Preisbewusste Mobiltelefonierer, denen die Basisfunktionalitäten des mobilen Telefons genügen, können sich dank der Ultra-Low-Cost-Handy-Modelle (ULC-Handy-Modelle) ebenfalls schicke neue Handys leisten. Chiphersteller treiben die Entwicklung der Single-Chips voran, auf denen die ULC-Handys basieren.

Als Ultra-Low-Cost-Handys (ULC Handys) gelten Mobiltelefone, deren Endkundenpreise unter 40 Euro liegen. Sie sind für eine breite Anwenderschicht in Schwellenländern interessant, wo die Mehrheit der Bevölkerung über geringe finanzielle Mittel verfügt. Jedoch stoßen sie auch in Industrieländern auf große Beliebtheit.

Laut dem ITK-Branchenverband Bitkom wuchs selbst in dem eigentlich gesättigten Mobilfunkmarkt Deutschland das Gesprächsaufkommen in den letzten drei Jahren um fast 12 Prozent. Bis zum Jahresende wird es nach Bitkom-Schätzung 110 Mio. Mobilfunkkarten in Deutschland geben.

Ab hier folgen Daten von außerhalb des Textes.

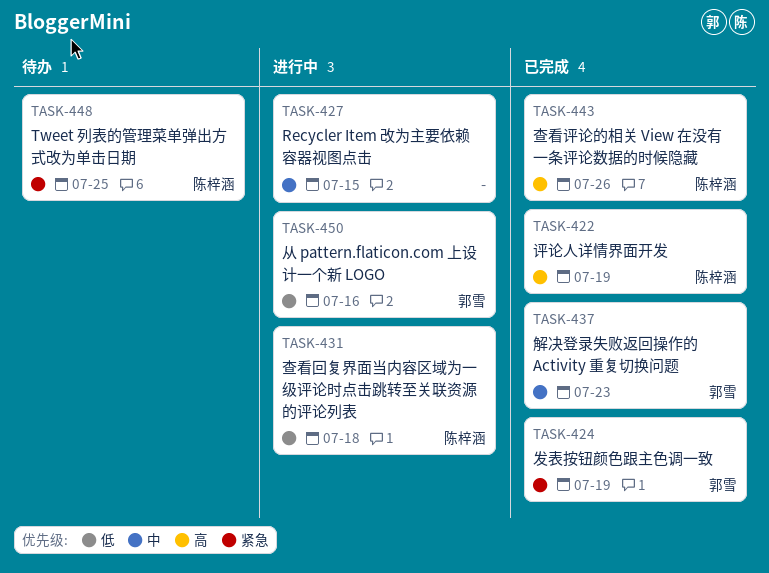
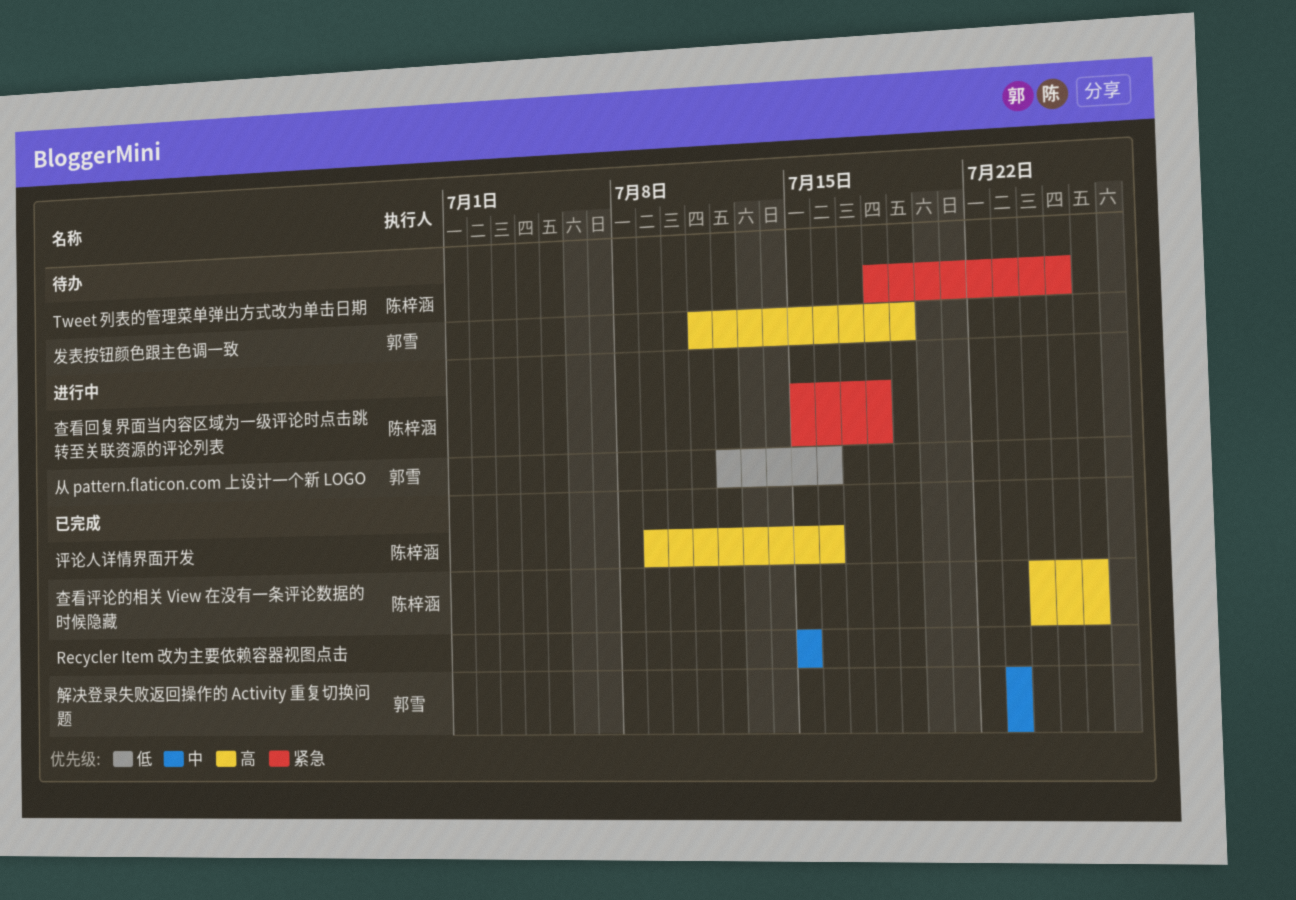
Recycler Item 改为主要依赖容器视图点击, status: 进行中 -> 已完成
发表按钮颜色跟主色调一致, status: 已完成 -> 待办
发表按钮颜色跟主色调一致, priority: 紧急 -> 高
查看回复界面当内容区域为一级评论时点击跳转至关联资源的评论列表, priority: 低 -> 紧急
评论人详情界面开发, due: Jul 19 -> Jul 16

Eine Erklärung für diese »Übersättigung« ist der Trend zu einem zweiten Mobilfunkanschluss; er untermauert den Bedarf für ULC-Handys. Handy-Nutzer, die nur auf die Telefonie-Grundfunktionen Telefonieren und SMS Wert legen, Prepaid-Kartennutzer und Zweit-Handy-Besitzer zählen also zu den potenziellen ULC-Kunden. Sie wollen ein preiswertes Handy-Modell, das vorzugsweise ein aktuelles und schickes Design bietet.

Um diese preisgünstigen Handy-Modelle zu ermöglichen, bieten Halbleiterhersteller spezielle ULC-Chips an. Sie integrieren verschiedene Funktionen, die sonst mehrere Chips erfüllen, auf einem Chip. Weil der Handy-Hersteller nur noch einen Chip benötigt, reduzieren sich für ihn Material- und Entwicklungskosten. Wichtig sind auch der geringere Platzbedarf und die geringere Leistungsaufnahme.

»Kostendruck spielt eine entscheidende Rolle«

»Gerade im Low-Cost-Bereich spielt der Kostendruck eine entscheidende Rolle. Durch die hohe Integration können mehr Funktionen vorgetestet werden. So verringert sich die Zeit bis zur Markteinführung«, beschreibt Georg Schweighofer, Director Marketing der CDMA Technologies von Qualcomm, die Vorteile der ULC-Chips.

Da sich Qualcomm auf den 3G-/UMTS-Markt spezialisiere, biete das Unternehmen auch nur hier seine Single-Chips im Low-Cost-Segment an. »Mit dem QSC, dem Qualcomm Single Chip, können Netzbetreiber ihre Kunden an 3G heranführen. GSM ist hier natürlich integriert – reine 2G- Chipsätze werden von Qualcomm allerdings nicht angeboten«, erklärt Schweighofer weiter.